§ **Aim of the exercise**:
Copy out, word for word, the lines of the records below from the line containing "order: Polyporales" through the line containing "common name: Red-bordered emerald", including both end lines.

[BEGIN Provided records]

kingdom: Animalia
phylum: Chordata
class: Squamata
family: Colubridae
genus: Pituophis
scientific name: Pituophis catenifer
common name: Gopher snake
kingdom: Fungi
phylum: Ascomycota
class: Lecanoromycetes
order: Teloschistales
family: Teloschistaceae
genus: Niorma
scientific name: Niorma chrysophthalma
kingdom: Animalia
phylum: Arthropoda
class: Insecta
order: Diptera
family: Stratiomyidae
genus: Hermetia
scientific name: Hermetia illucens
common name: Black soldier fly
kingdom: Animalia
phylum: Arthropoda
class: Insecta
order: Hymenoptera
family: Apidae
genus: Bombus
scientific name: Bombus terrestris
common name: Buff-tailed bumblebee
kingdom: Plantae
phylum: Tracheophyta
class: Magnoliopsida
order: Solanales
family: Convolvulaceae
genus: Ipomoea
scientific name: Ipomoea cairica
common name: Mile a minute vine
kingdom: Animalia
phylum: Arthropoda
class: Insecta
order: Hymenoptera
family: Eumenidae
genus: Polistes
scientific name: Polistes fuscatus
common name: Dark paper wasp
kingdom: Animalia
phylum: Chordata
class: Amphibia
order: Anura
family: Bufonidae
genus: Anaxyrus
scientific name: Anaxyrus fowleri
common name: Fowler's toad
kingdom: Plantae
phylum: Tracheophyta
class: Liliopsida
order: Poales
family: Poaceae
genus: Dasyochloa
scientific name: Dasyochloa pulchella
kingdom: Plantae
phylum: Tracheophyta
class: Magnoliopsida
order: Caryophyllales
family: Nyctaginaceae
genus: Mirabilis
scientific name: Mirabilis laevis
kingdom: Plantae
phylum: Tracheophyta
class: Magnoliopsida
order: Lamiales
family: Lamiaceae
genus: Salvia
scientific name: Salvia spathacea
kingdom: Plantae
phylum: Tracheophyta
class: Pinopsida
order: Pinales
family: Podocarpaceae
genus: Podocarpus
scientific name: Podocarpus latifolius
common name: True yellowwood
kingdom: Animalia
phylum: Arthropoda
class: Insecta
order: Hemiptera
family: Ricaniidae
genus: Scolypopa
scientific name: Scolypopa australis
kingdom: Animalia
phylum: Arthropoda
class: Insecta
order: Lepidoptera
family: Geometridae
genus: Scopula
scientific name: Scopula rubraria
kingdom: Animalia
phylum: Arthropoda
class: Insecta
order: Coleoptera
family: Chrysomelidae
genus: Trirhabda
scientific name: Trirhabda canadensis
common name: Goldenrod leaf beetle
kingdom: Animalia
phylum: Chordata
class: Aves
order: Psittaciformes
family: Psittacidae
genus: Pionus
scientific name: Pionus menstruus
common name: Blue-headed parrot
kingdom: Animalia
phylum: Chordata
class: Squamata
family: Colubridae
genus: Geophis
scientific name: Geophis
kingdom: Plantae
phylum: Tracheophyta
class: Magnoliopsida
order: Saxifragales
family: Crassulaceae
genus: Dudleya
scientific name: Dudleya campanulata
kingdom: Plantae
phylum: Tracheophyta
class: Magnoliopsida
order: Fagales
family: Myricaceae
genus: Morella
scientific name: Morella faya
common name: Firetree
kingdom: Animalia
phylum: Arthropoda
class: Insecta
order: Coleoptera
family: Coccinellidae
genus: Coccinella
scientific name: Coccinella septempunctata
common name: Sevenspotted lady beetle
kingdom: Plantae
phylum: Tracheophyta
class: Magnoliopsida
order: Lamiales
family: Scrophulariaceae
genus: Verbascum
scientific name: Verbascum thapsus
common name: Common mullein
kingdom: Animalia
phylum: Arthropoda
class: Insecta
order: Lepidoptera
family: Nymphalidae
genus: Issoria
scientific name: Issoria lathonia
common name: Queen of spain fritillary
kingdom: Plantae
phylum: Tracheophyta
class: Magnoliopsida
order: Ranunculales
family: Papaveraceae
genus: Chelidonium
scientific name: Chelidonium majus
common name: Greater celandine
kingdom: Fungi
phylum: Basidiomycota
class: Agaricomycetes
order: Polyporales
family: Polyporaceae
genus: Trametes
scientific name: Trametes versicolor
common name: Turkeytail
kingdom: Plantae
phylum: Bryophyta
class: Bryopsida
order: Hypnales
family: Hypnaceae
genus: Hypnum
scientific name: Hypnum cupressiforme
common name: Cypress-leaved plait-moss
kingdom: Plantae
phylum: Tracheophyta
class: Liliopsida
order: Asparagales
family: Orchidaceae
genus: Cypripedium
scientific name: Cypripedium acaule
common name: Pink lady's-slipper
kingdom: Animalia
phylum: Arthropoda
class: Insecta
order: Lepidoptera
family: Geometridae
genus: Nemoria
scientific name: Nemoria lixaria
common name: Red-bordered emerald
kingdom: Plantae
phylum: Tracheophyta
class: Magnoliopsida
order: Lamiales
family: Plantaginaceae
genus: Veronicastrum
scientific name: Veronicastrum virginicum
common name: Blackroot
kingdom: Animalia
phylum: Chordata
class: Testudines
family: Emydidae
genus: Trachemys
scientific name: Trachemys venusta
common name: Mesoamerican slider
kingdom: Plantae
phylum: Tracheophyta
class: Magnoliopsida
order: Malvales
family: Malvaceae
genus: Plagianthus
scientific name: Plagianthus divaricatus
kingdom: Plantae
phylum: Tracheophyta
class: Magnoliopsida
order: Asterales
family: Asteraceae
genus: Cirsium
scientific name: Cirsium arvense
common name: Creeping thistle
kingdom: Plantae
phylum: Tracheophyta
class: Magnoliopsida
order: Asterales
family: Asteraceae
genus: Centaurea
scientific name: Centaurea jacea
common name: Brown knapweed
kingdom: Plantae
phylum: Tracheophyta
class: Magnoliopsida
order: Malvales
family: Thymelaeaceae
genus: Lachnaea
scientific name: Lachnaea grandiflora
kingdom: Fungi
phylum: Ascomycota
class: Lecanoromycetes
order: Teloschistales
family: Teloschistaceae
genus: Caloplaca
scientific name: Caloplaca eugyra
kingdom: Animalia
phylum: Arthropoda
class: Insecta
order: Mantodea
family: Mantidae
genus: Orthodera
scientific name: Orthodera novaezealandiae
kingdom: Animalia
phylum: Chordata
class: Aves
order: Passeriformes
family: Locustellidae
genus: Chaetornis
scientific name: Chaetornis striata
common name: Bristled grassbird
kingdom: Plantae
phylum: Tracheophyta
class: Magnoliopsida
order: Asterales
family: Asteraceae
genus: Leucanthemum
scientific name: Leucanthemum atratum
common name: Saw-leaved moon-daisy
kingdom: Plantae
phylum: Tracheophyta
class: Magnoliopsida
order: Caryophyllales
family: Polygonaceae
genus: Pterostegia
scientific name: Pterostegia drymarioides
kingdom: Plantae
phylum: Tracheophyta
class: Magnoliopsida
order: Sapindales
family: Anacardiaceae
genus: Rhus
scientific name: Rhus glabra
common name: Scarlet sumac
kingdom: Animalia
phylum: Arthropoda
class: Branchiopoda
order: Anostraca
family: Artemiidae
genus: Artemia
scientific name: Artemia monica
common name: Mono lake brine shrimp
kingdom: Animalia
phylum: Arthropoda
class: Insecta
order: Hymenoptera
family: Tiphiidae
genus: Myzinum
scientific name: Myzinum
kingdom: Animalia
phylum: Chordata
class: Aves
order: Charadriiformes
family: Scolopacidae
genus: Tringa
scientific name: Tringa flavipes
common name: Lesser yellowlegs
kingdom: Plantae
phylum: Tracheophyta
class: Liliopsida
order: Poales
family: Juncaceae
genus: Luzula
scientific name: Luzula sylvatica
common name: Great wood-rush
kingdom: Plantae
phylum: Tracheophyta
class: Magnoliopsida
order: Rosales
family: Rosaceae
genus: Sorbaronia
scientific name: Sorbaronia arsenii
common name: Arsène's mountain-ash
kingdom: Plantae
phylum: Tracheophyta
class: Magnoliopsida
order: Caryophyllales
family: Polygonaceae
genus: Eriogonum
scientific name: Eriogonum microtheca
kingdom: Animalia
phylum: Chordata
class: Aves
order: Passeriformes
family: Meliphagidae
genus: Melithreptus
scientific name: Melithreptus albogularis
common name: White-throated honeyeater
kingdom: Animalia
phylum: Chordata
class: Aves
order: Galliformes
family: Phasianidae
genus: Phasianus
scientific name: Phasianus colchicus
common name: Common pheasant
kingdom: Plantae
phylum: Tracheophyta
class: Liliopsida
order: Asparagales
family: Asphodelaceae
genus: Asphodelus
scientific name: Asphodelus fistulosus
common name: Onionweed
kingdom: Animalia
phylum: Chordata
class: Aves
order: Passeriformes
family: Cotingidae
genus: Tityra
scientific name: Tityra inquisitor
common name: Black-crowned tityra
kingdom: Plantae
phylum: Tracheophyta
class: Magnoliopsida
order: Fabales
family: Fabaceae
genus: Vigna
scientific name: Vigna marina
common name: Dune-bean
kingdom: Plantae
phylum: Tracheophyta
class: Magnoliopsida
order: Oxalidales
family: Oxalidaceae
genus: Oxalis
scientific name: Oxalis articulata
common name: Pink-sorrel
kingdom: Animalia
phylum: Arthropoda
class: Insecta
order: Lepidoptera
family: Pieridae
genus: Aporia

[END Provided records]

§ **Response for this exercise**:
order: Polyporales
family: Polyporaceae
genus: Trametes
scientific name: Trametes versicolor
common name: Turkeytail
kingdom: Plantae
phylum: Bryophyta
class: Bryopsida
order: Hypnales
family: Hypnaceae
genus: Hypnum
scientific name: Hypnum cupressiforme
common name: Cypress-leaved plait-moss
kingdom: Plantae
phylum: Tracheophyta
class: Liliopsida
order: Asparagales
family: Orchidaceae
genus: Cypripedium
scientific name: Cypripedium acaule
common name: Pink lady's-slipper
kingdom: Animalia
phylum: Arthropoda
class: Insecta
order: Lepidoptera
family: Geometridae
genus: Nemoria
scientific name: Nemoria lixaria
common name: Red-bordered emerald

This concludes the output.